Work order A: In the records, reproduce the part that opens with the line containing "## Supported Providers" and closes with the line containing "- **Poor quality**: Adjust", including both of those lines.

Text for analysis:
+---+
/*

Hunt Allcott
Proposal title: The Marginal Internality

HYPOTHESES

Stated-Hyp 1: Consumers who receive the intervention are more likely to purchase CFLs after the intervention.

	Test-Hyp 1: Participants in the information intervention condition will be more likely to switch to CFL than participants in the information control condition.

Stated Hypothesis 2: Marginal internality could vary by price. 
	
	Unclear how to test. Proposal says "In each of the two sets of choices (one before and one after the intervention), there are three decisions, 	with three different levels of CFL rebate." However, it is not clear which three decisions are referred to.
	
********************************************************************************

NOTES: 
	
I had some trouble identifying which variables are the pre-and post-decisions. 
My understanding is that Q1 is the first time the question is asked. Based on 
the questionnaire (p. 31), Q5 is the second time this question is asked. It is 
unclear what Q1_initial is.
	
*/

clear all
use "Allcott339.dta", clear

********************************************************************************

* RECODING

* Experiment condition (see Table on page 3 of survey)
+---+
Available data:
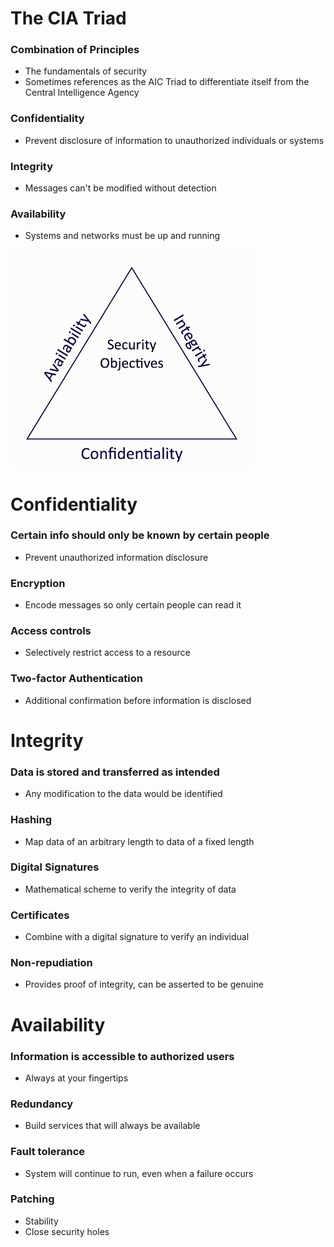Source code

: # The CIA Triad
### Combination of Principles
- The fundamentals of security
- Sometimes references as the AIC Triad to differentiate itself from the Central Intelligence Agency
### Confidentiality
- Prevent disclosure of information to unauthorized individuals or systems
### Integrity
- Messages can't be modified without detection
### Availability
- Systems and networks must be up and running

![](attachments/Pasted%20image%2020240508162034.png)

# Confidentiality
### Certain info should only be known by certain people
- Prevent unauthorized information disclosure
### Encryption
- Encode messages so only certain people can read it
### Access controls
- Selectively restrict access to a resource
### Two-factor Authentication
- Additional confirmation before information is disclosed
# Integrity
### Data is stored and transferred as intended
- Any modification to the data would be identified
### Hashing
- Map data of an arbitrary length to data of a fixed length
### Digital Signatures
- Mathematical scheme to verify the integrity of data
### Certificates
- Combine with a digital signature to verify an individual
### Non-repudiation
- Provides proof of integrity, can be asserted to be genuine
# Availability
### Information is accessible to authorized users
- Always at your fingertips
### Redundancy
- Build services that will always be available
### Fault tolerance
- System will continue to run, even when a failure occurs
### Patching
- Stability
- Close security holes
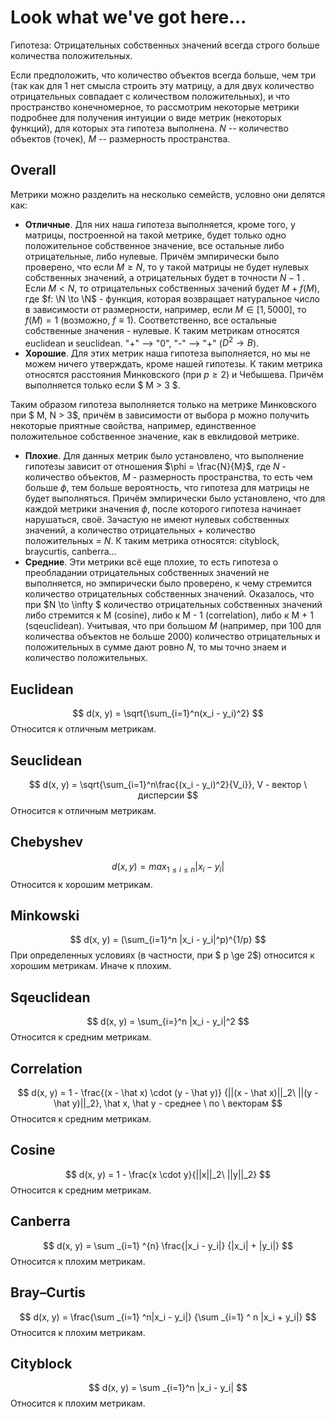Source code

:# Look what we've got here...
Гипотеза: Отрицательных собственных значений всегда строго больше количества положительных.

Если предположить, что количество объектов всегда больше, чем три (так как для 1 нет смысла строить эту матрицу, а для двух количество отрицательных совпадает с количеством положительных), и что пространство конечномерное, то рассмотрим некоторые метрики подробнее для получения интуиции о виде метрик (некоторых функций), для которых эта гипотеза выполнена.
$N$ -- количество объектов (точек), $M$ -- размерность пространства. 
## Overall
Метрики можно разделить на несколько семейств, условно они делятся как:
- **Отличные**. Для них наша гипотеза выполняется, кроме того, у матрицы, построенной на такой метрике, будет только одно положительное собственное значение, все остальные либо отрицательные, либо нулевые. Причём эмпирически было проверено, что если $M \ge N$, то у такой матрицы не будет нулевых собственных значений, а отрицательных будет в точности $N - 1$ . Если $M < N$, то отрицательных собственных зачений будет $M + f(M)$, где $f: \N \to \N$ - функция, которая возвращает натуральное число в зависимости от размерности, например, если $M \in [1, 5000]$, то $f(M) = 1$ (возможно, $f \equiv 1$). Соответственно, все остальные собственные значения - нулевые. К таким метрикам относятся euclidean и seuclidean.
"+" —> "0", "-" —> "+" ($D^2 \to B$).
- **Хорошие**. Для этих метрик наша гипотеза выполняется, но мы не можем ничего утверждать, кроме нашей гипотезы. К таким метрика относятся расстояния Минковского (при $p \ge 2$) и Чебышева. Причём выполняется только если $ M > 3 $.

Таким образом гипотеза выполняется только на метрике Минковского при $ M, N > 3$, причём в зависимости от выбора p можно получить некоторые приятные свойства, например, единственное положительное собственное значение, как в евклидовой метрике.
- **Плохие**. Для данных метрик было установлено, что выполнение гипотезы зависит от отношения $\phi = \frac{N}{M}$, где $N$ - количество объектов, $M$ - размерность пространства, то есть чем больше $\phi$, тем больше вероятность, что гипотеза для матрицы не будет выполняться. Причём эмпирически было установлено, что для каждой метрики значения $\phi$, после которого гипотеза начинает нарушаться, своё. Зачастую не имеют нулевых собственных значений, а количество отрицательных + количество положительных = $N$. К таким метрика относятся: cityblock, braycurtis, canberra...
- **Средние**. Эти метрики всё еще плохие, то есть гипотеза о преобладании отрицательных собственных значений не выполняется, но эмпирически было проверено, к чему стремится количество отрицательных собственных значений. Оказалось, что при $N \to \infty $ количество отрицательных собственных значений либо стремится к M (cosine), либо к M - 1 (correlation), либо к M + 1 (sqeuclidean). Учитывая, что при большом $M$ (например, при 100 для количества объектов не больше 2000) количество отрицательных и положительных в сумме дают ровно $N$, то мы точно знаем и количество положительных.

## Euclidean
$$
d(x, y) = \sqrt{\sum_{i=1}^n(x_i - y_i)^2}
$$
Относится к отличным метрикам.

## Seuclidean
$$
d(x, y) = \sqrt{\sum_{i=1}^n\frac{(x_i - y_i)^2}{V_i}}, V - вектор \ дисперсии
$$
Относится к отличным метрикам.

## Chebyshev
$$
d(x,y) = max_{1 \le i \le n } |x_i - y_i|
$$
Относится к хорошим метрикам.

## Minkowski
$$
d(x, y) = (\sum_{i=1}^n |x_i - y_i|^p)^{1/p}
$$
При определенных условиях (в частности, при $ p \ge 2$) относится к хорошим метрикам. Иначе к плохим.
## Sqeuclidean
$$
d(x, y) = \sum_{i=}^n |x_i - y_i|^2
$$
Относится к средним метрикам.

## Correlation
$$
d(x, y) = 1 - \frac{(x - \hat x) \cdot (y - \hat y)} {||(x - \hat x)||_2\ ||(y - \hat y)||_2}, \hat x, \hat y - среднее \ по \ векторам
$$
Относится к средним метрикам.

## Cosine
$$
d(x, y) = 1 - \frac{x \cdot y}{||x||_2\ ||y||_2}
$$
Относится к средним метрикам.

## Canberra
$$
d(x, y) = \sum _{i=1} ^{n} \frac{|x_i - y_i|} {|x_i| + |y_i|}
$$
Относится к плохим метрикам.

## Bray–Curtis
$$
d(x, y) = \frac{\sum _{i=1} ^n|x_i - y_i|} {\sum _{i=1} ^ n |x_i + y_i|}
$$
Относится к плохим метрикам.

## Cityblock
$$
d(x, y) = \sum _{i=1}^n |x_i - y_i|
$$
Относится к плохим метрикам.
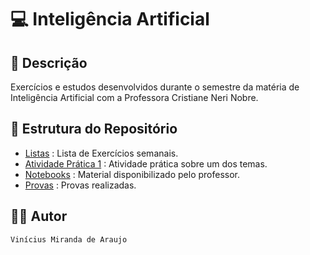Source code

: # 💻 Inteligência Artificial

## 📃 Descrição

Exercícios e estudos desenvolvidos durante o semestre da matéria de Inteligência Artificial com a Professora Cristiane 
Neri Nobre.

## 📑 Estrutura do Repositório

- [Listas](/4_Periodo/IA/Listas/) : Lista de Exercícios semanais.
- [Atividade Prática 1](/4_Periodo/IA/Atividade_Pratica_1/) : Atividade prática sobre um dos temas.
- [Notebooks](/4_Periodo/IA/Material/) : Material disponibilizado pelo professor.
- [Provas](/4_Periodo/IA/Provas/) : Provas realizadas.

## 👨‍💻 Autor

`Vinícius Miranda de Araujo`
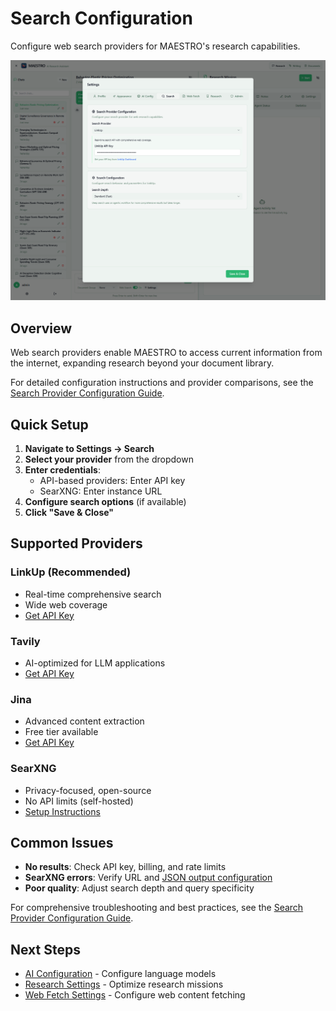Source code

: # Search Configuration

Configure web search providers for MAESTRO's research capabilities.

![Search Configuration Interface](../../assets/images/settings/search.png)

## Overview

Web search providers enable MAESTRO to access current information from the internet, expanding research beyond your document library.

For detailed configuration instructions and provider comparisons, see the [Search Provider Configuration Guide](../../getting-started/configuration/search-providers.md).

## Quick Setup

1. **Navigate to Settings → Search**
2. **Select your provider** from the dropdown
3. **Enter credentials**:
      - API-based providers: Enter API key
      - SearXNG: Enter instance URL
4. **Configure search options** (if available)
5. **Click "Save & Close"**

## Supported Providers

### LinkUp (Recommended)
- Real-time comprehensive search
- Wide web coverage
- [Get API Key](https://linkup.com/dashboard)

### Tavily
- AI-optimized for LLM applications
- [Get API Key](https://app.tavily.com/home)

### Jina
- Advanced content extraction
- Free tier available
- [Get API Key](https://jina.ai/reader)

### SearXNG
- Privacy-focused, open-source
- No API limits (self-hosted)
- [Setup Instructions](../../getting-started/configuration/search-providers.md#searxng)

## Common Issues

- **No results**: Check API key, billing, and rate limits
- **SearXNG errors**: Verify URL and [JSON output configuration](../../getting-started/configuration/search-providers.md#configuration-requirements)
- **Poor quality**: Adjust search depth and query specificity

For comprehensive troubleshooting and best practices, see the [Search Provider Configuration Guide](../../getting-started/configuration/search-providers.md).

## Next Steps

- [AI Configuration](ai-config.md) - Configure language models
- [Research Settings](research-config.md) - Optimize research missions
- [Web Fetch Settings](webfetch-config.md) - Configure web content fetching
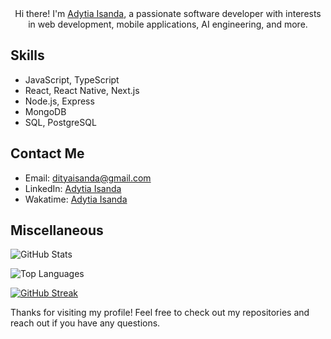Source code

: <div align="center">  
  Hi there! I'm <a href="https://github.com/daditsan">Adytia Isanda</a>, a passionate software developer with interests in web development, mobile applications, AI engineering, and more.
</div>

<!--- ## 🚀 Projects

- **[Project 1](https://github.com/your-username/project1)**: A brief description of what this project does.
- **[Project 2](https://github.com/your-username/project2)**: A brief description of what this project does.

--->

## Skills

- JavaScript, TypeScript
- React, React Native, Next.js
- Node.js, Express
- MongoDB
- SQL, PostgreSQL

## Contact Me

- Email: [dityaisanda@gmail.com](mailto:dityaisanda@gmail.com)
- LinkedIn: [Adytia Isanda](www.linkedin.com/in/adytia-isanda-441a8a232)
- Wakatime: [Adytia Isanda](https://wakatime.com/@daditsan)
  
## Miscellaneous

![GitHub Stats](https://github-readme-stats.vercel.app/api?username=daditsan&show_icons=true&theme=radical)

![Top Languages](https://github-readme-stats.vercel.app/api/top-langs/?username=daditsan&layout=compact&theme=radical)

[![GitHub Streak](https://streak-stats.demolab.com/?user=daditsan&theme=dark&hide_border=true)](https://git.io/streak-stats)

Thanks for visiting my profile! Feel free to check out my repositories and reach out if you have any questions.
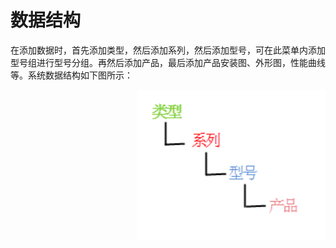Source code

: <style>
img{
    width: 60%;
    padding-left: 40%;
}
</style>

# 数据结构

在添加数据时，首先添加类型，然后添加系列，然后添加型号，可在此菜单内添加型号组进行型号分组。再然后添加产品，最后添加产品安装图、外形图，性能曲线等。系统数据结构如下图所示：

![图片](./xpump/2.png)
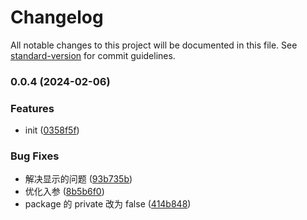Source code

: # Changelog

All notable changes to this project will be documented in this file. See [standard-version](https://github.com/conventional-changelog/standard-version) for commit guidelines.

### 0.0.4 (2024-02-06)


### Features

* init ([0358f5f](https://github.com/niboac/vue3-scroll-number/commit/0358f5fa1caa1f7f262ebc20b96a423a902ae8ce))


### Bug Fixes

* 解决显示的问题 ([93b735b](https://github.com/niboac/vue3-scroll-number/commit/93b735bee37c6b0c0b84b8b7585bc1e8734bfd66))
* 优化入参 ([8b5b6f0](https://github.com/niboac/vue3-scroll-number/commit/8b5b6f0904e9d1861197ab505eefc327a59313a9))
* package 的 private  改为 false ([414b848](https://github.com/niboac/vue3-scroll-number/commit/414b84855d0189564dc30bb625ade5ec89bae5b7))

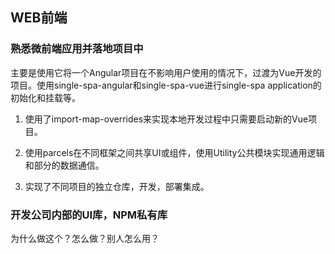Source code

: ## WEB前端

### 熟悉微前端应用并落地项目中

主要是使用它将一个Angular项目在不影响用户使用的情况下，过渡为Vue开发的项目。使用single-spa-angular和single-spa-vue进行single-spa application的初始化和挂载等。
   
1. 使用了import-map-overrides来实现本地开发过程中只需要启动新的Vue项目。

2. 使用parcels在不同框架之间共享UI或组件，使用Utility公共模块实现通用逻辑和部分的数据通信。

3. 实现了不同项目的独立仓库，开发，部署集成。

###  开发公司内部的UI库，NPM私有库

   为什么做这个？怎么做？别人怎么用？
+---+
Work order B:
Answer these questions about the code on the marginal internality proposal, one per line:
(i) According to the first stated hypothesis, what are consumers who receive the intervention more likely to purchase?
(ii) Which variable do the notes identify as the second time the question is asked?
(iii) What data file does the code load?

Answer space A:
## Supported Providers

### LinkUp (Recommended)
- Real-time comprehensive search
- Wide web coverage
- [Get API Key](https://linkup.com/dashboard)

### Tavily
- AI-optimized for LLM applications
- [Get API Key](https://app.tavily.com/home)

### Jina
- Advanced content extraction
- Free tier available
- [Get API Key](https://jina.ai/reader)

### SearXNG
- Privacy-focused, open-source
- No API limits (self-hosted)
- [Setup Instructions](../../getting-started/configuration/search-providers.md#searxng)

## Common Issues

- **No results**: Check API key, billing, and rate limits
- **SearXNG errors**: Verify URL and [JSON output configuration](../../getting-started/configuration/search-providers.md#configuration-requirements)
- **Poor quality**: Adjust search depth and query specificity

Answer space B:
(i) CFLs
(ii) Q5
(iii) "Allcott339.dta"